她輕笑:「本就是你死我活,既然如此,我無話可說。」
說完,她目光落在樂老闆握在胸口的水果刀上,刀尖沖她,她抬腳,猛地一倒,利刃刺過喉頭,砰地一聲,血液四濺,從二樓低落到一樓,浸濕地毯。

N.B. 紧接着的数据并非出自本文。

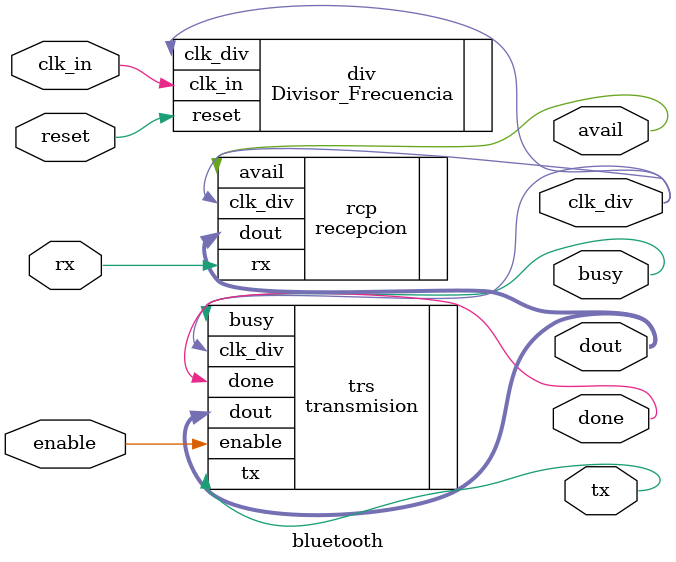
<source format=v>
module bluetooth(input rx,
                 output avail, 
                 input clk_in,
                 input reset,
                 output [7:0] dout,
                 output clk_div,
                 input enable,
                 output busy,
                 output done,
                 output tx);

Divisor_Frecuencia div(.clk_in(clk_in), .clk_div(clk_div), .reset(reset));

recepcion rcp(.rx(rx),.avail(avail),.dout(dout),.clk_div(clk_div));

transmision trs(.enable(enable),.dout(dout),.busy(busy),.done(done),.clk_div(clk_div),.tx(tx));


endmodule



</source>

眾人被嚇了一跳,紛紛後退,她倒在欄杆邊,已經沒有聲息。
樂老闆的手微微顫抖,喉嚨發緊,再開口時聲音變調:「奸細已除,那些妄圖威脅州城的人,我百樂門絕不向其妥協!」
「沒錯,絕對不妥協!」
「州城也絕不妥協!」
「除了這些奸細,打出城門去,把敵國那些人都趕走!」
耳邊那些人的叫喊聲好像聽不見,宮禛站在人群之外,靜靜地看著倒在圍欄邊的人。
賓客散去,連百樂門的人都被遣離現場,他才拖著沉重的腳步上了二樓。
她失血過多,臉色慘敗,脖子上的刀口觸目驚心。
今晚這場戲,是她的精心安排,觀眾是舞廳內上百號客人,而他,只是一個特邀嘉賓。
前三人都是她殺的,一擊斃命不留痕跡,偏偏最後一人只是受傷,頭腦清醒且可以指認。
B國在州城安排了她作為百樂門的細作,暴露之後卻偏要說細作已經滲入州城各處。
她說那夜槍擊是她的安排,不過是出現了一個愚蠢的臨介,成了變數。
她承認屢次找他只是為了利用美色來引她上鉤,偏偏他和龐州那群人不一樣,不動如山。
一切仿佛都能圓過去,卻又處處露出馬腳。
她無疑是在告訴眾人,B國的狼子野心、龐州的曲意逢迎,只有州城,只有統領府,才是百姓的依靠。
要想回歸和平,只能驅逐外敵。
他擰眉,解開她手腕上的麻繩,站起來,往樓下走。
「不用查了,屍體交去統領府,有人處理。」他撂下這句話給巡捕房探長,對方一臉懵。
「呃……是,屬下明白。」
對方以為他不過是覺得湯故身細作身份需要謹慎,二話不說立刻執行。
「大統領。」
他走到門前,樂老闆忽然追過來:「小故走之前,讓我把這個交給您。」
一張紙,上面密密麻麻全是鋼筆字,他匆匆掃了一眼,B國的細作名單,與B國私下達成協議的州城商戶,B國未來的入侵計劃,雖不全面,但卻能讓州城掀起一場腥風血雨。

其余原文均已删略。